Cretin Hall was one of the male undergraduate residence halls at the University of St. Thomas in Saint Paul, Minnesota. It resided on the South Campus, just south of historic Summit Avenue. Cretin Hall was originally constructed as the South Student Residence Building for the Saint Paul Seminary in 1894. It was designed by architect Cass Gilbert, who also designed Cretin's two sister buildings, Loras Hall (demolished in 2021) and Grace Hall. In 1987 Cretin Hall was acquired by St. Thomas and in 1989 it was renovated for use as a residence hall.

Cretin Hall was named after the first Roman Catholic Bishop of St.

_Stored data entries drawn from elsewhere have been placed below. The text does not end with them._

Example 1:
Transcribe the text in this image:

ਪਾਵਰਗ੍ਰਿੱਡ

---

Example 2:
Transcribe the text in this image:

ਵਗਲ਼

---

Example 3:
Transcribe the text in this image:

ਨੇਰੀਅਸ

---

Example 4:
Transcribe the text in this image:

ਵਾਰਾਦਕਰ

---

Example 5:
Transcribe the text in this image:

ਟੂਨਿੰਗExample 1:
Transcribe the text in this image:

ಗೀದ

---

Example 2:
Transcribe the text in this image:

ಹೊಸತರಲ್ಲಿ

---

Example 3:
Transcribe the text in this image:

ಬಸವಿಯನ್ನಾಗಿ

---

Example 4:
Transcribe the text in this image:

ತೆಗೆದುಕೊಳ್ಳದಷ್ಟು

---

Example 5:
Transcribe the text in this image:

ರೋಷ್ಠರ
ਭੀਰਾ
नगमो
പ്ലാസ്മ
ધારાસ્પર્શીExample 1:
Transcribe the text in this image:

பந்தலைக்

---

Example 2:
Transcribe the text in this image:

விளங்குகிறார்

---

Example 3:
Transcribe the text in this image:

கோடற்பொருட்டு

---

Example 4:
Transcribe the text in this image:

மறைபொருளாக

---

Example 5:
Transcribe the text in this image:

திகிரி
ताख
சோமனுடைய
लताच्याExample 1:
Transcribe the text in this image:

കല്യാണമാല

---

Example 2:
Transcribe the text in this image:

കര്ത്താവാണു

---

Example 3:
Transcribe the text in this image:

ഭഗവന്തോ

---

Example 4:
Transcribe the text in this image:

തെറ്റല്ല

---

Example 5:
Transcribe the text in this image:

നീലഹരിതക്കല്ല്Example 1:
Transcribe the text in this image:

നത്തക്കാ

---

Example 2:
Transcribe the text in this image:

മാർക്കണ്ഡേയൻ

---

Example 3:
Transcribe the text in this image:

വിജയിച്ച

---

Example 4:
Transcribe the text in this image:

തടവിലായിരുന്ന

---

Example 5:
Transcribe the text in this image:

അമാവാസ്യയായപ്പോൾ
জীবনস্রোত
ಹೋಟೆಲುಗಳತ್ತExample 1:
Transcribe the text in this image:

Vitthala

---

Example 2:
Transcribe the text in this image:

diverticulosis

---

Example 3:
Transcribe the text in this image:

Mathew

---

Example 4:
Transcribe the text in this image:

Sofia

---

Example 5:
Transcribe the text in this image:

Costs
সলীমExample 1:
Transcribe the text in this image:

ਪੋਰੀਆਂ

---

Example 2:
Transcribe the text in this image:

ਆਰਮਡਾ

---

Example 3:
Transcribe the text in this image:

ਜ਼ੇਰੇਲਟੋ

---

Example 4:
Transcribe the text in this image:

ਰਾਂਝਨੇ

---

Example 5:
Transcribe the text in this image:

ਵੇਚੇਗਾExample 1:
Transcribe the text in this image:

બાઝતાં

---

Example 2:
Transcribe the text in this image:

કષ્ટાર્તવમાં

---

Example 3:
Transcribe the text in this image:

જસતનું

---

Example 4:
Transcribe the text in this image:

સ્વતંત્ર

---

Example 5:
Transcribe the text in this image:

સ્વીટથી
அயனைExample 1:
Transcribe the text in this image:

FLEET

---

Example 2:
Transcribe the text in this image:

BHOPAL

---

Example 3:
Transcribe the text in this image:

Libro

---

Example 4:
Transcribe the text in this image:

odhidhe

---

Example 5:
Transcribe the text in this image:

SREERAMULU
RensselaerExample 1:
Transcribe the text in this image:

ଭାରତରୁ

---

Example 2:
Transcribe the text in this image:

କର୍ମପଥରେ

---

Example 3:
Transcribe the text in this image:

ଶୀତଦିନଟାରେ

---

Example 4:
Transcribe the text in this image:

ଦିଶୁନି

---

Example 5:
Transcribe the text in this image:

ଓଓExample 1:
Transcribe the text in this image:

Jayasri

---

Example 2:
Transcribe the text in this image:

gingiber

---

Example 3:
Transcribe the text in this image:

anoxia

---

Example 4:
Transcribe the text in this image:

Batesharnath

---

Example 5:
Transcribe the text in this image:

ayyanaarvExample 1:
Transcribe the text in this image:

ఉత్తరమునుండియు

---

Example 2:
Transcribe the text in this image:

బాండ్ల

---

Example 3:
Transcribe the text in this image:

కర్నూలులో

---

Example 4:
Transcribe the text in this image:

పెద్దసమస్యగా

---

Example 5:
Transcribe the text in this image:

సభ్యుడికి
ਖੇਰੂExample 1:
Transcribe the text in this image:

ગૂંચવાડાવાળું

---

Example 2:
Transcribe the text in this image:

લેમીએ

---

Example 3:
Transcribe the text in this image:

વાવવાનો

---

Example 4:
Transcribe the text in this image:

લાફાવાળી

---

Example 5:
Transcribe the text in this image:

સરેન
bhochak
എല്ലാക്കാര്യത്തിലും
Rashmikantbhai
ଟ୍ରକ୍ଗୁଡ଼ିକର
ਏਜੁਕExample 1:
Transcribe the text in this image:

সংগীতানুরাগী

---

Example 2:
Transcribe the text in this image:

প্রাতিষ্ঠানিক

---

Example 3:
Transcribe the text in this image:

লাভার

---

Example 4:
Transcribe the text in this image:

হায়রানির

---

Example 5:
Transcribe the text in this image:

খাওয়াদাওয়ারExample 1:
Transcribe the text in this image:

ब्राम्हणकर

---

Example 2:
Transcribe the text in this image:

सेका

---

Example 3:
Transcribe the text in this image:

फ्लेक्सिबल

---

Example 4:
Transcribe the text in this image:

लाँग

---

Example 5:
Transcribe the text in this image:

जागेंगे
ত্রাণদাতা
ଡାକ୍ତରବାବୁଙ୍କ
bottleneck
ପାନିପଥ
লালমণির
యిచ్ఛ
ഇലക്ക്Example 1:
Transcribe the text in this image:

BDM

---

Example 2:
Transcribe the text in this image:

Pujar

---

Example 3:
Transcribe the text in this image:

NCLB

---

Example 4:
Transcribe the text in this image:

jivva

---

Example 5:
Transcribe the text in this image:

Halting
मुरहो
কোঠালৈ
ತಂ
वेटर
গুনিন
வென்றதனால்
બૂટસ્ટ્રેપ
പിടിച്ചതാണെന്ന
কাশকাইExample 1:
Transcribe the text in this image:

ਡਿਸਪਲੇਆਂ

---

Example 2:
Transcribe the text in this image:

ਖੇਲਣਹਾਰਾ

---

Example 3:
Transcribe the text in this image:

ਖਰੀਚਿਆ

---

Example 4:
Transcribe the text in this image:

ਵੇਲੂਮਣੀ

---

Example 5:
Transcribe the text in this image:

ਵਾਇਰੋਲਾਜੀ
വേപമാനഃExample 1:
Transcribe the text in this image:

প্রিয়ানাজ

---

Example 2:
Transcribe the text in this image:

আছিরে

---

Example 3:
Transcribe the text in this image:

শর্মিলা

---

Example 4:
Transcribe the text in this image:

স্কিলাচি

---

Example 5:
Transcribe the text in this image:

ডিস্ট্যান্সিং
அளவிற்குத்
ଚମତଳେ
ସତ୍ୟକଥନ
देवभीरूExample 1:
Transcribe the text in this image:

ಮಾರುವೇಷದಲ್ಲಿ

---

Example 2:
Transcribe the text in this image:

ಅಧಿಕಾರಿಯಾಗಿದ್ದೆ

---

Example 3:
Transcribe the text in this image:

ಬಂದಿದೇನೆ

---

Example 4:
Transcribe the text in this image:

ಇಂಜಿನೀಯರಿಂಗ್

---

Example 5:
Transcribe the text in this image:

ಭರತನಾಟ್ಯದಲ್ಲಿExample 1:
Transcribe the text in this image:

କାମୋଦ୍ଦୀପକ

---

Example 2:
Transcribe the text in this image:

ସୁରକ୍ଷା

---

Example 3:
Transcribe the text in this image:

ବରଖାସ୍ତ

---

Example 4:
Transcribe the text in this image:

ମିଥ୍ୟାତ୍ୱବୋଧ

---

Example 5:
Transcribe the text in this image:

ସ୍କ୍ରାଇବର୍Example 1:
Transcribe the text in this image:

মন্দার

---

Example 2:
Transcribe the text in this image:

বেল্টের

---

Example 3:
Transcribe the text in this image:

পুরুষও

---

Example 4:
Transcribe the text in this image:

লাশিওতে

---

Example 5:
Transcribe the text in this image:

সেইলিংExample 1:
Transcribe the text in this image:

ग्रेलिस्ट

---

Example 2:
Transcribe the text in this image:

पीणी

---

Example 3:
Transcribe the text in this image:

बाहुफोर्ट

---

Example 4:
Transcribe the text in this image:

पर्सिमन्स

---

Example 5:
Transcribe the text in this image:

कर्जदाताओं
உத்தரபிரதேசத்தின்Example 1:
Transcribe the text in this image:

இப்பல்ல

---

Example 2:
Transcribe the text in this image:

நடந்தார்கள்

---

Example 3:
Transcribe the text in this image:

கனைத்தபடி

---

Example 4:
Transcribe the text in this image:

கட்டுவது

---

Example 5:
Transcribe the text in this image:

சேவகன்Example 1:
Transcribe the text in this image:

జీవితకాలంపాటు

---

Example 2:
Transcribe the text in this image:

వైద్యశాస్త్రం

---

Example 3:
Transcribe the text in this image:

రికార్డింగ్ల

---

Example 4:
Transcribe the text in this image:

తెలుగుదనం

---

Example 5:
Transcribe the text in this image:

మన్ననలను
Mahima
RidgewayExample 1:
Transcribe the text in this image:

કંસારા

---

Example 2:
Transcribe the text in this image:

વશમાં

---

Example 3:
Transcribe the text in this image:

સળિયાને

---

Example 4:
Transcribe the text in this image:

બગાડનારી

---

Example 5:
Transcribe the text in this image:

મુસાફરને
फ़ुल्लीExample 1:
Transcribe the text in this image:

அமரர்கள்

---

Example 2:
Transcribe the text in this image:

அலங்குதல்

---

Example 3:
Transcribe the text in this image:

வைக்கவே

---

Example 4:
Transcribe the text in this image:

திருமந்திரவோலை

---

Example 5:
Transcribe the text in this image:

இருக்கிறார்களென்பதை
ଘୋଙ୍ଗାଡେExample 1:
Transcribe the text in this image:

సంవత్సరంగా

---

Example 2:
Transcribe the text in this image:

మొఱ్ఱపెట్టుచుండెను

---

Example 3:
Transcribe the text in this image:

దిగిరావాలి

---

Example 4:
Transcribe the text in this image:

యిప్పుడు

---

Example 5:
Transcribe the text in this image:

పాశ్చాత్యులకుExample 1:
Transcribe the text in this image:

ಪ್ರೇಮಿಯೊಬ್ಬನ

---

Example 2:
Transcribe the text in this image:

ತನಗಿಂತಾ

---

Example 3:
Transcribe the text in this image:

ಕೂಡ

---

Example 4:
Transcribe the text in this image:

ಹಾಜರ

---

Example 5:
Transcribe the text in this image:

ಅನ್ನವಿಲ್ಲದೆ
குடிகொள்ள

Paul, Joseph Crétin. Initial funding came from a $500,000 donation by Great Northern Railway President James J. Hill. Hill’s donation paid for the construction of the Cretin Residence Hall and its twin, Loras Residence Hall.

Cretin Residence Hall was a 4 1/2-story, hipped-roof building faced in red pressed brick and designed in what Gilbert called a “Northern Italian style.”

On January 17, 2023, St. Thomas announced plans for a new on-campus indoor arena. As part of the plans, Cretin Hall and two other buildings would be demolished to make way for the arena. The school announced that the 2023–2024 school year would be the final for students at Cretin Hall, with demolition scheduled for June 21, 2024.

==Specifications==
Cretin housed 90 students on 5 levels. Community bathrooms with private shower stalls were located on each floor. Common areas included a service desk, computer room, recreation area, kitchenette, laundry room and recreation and TV areas.